• Problem details: Reproduce word for word the stretch of the material from the line containing "9-year-old girl, man" through its end, leaving out the pictures.

• Data extract:

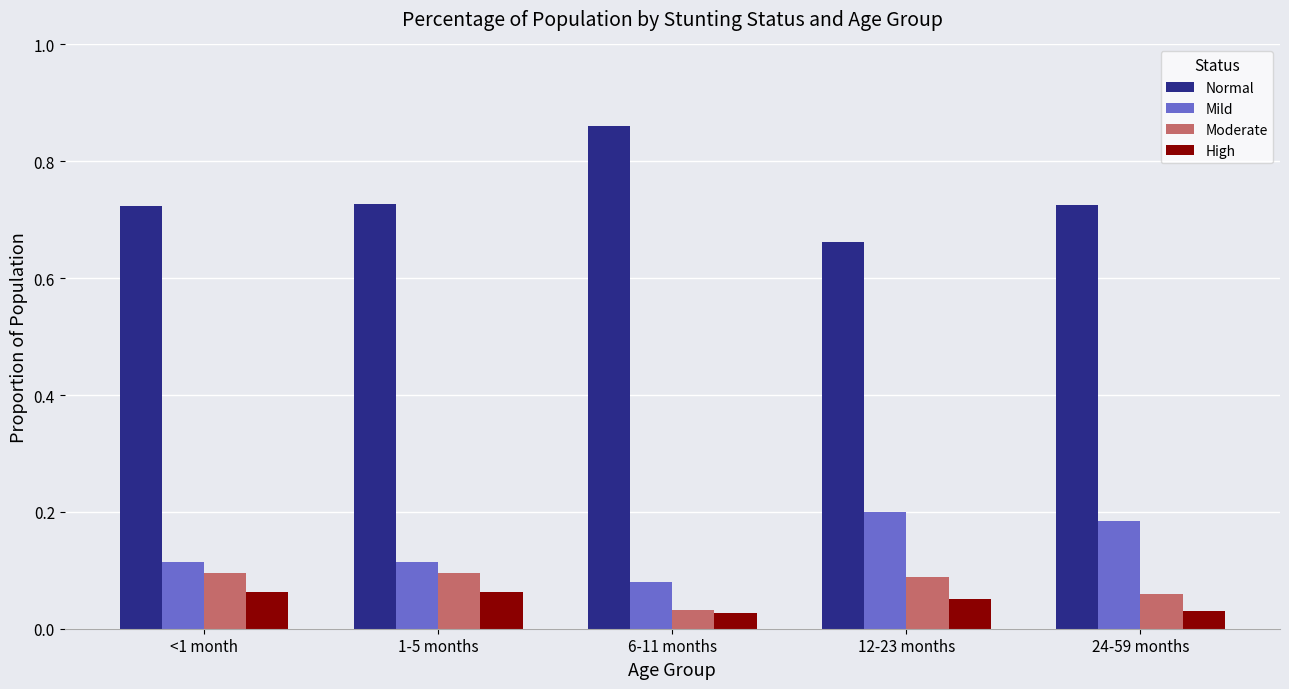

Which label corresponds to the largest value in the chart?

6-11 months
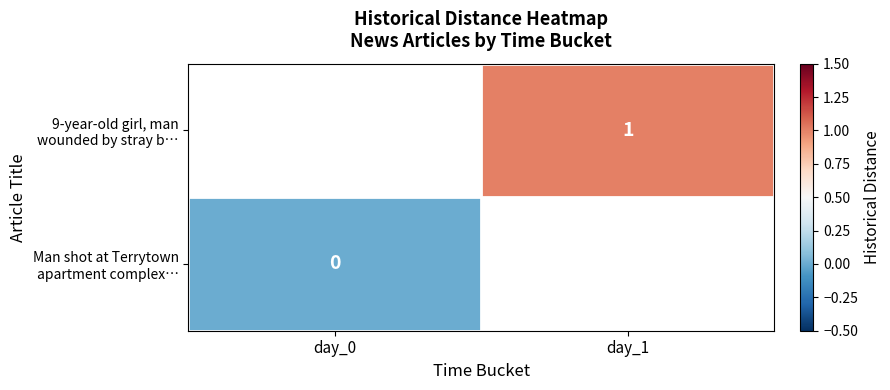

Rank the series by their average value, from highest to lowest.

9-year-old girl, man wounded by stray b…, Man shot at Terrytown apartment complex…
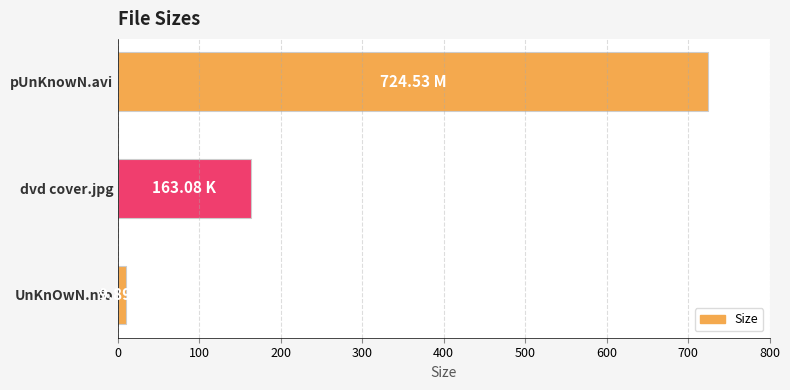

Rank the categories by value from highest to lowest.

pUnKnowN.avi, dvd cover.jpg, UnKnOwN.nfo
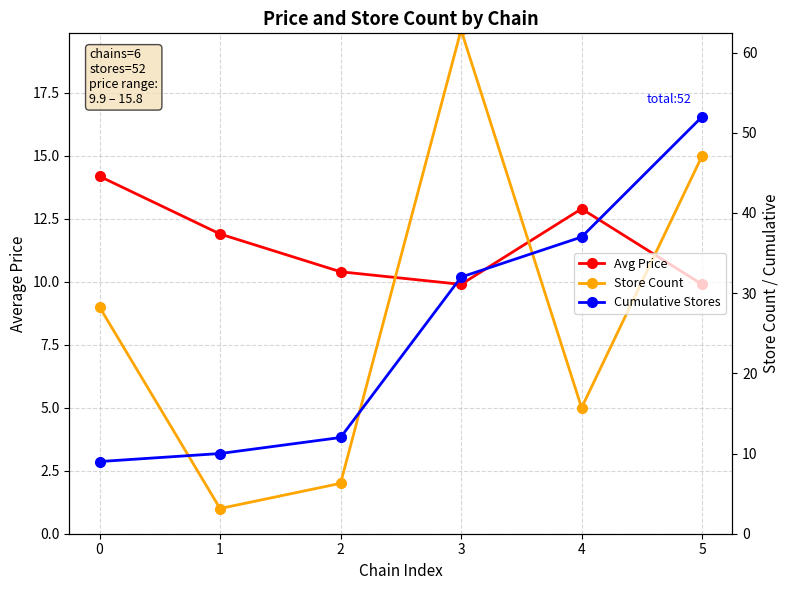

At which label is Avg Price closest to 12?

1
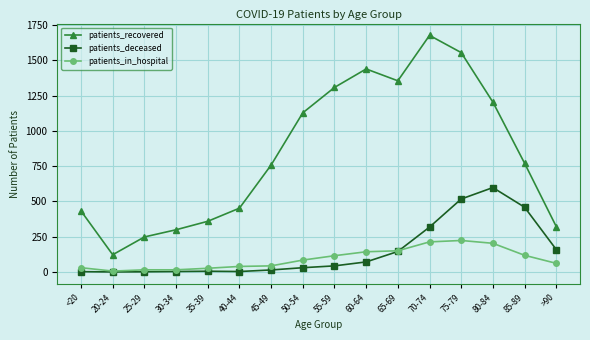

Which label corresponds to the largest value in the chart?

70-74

• Response:
9-year-old girl, man wounded by stray b…, Man shot at Terrytown apartment complex…

Rank the categories by value from highest to lowest.

pUnKnowN.avi, dvd cover.jpg, UnKnOwN.nfo

At which label is Avg Price closest to 12?

1

Which label corresponds to the largest value in the chart?

70-74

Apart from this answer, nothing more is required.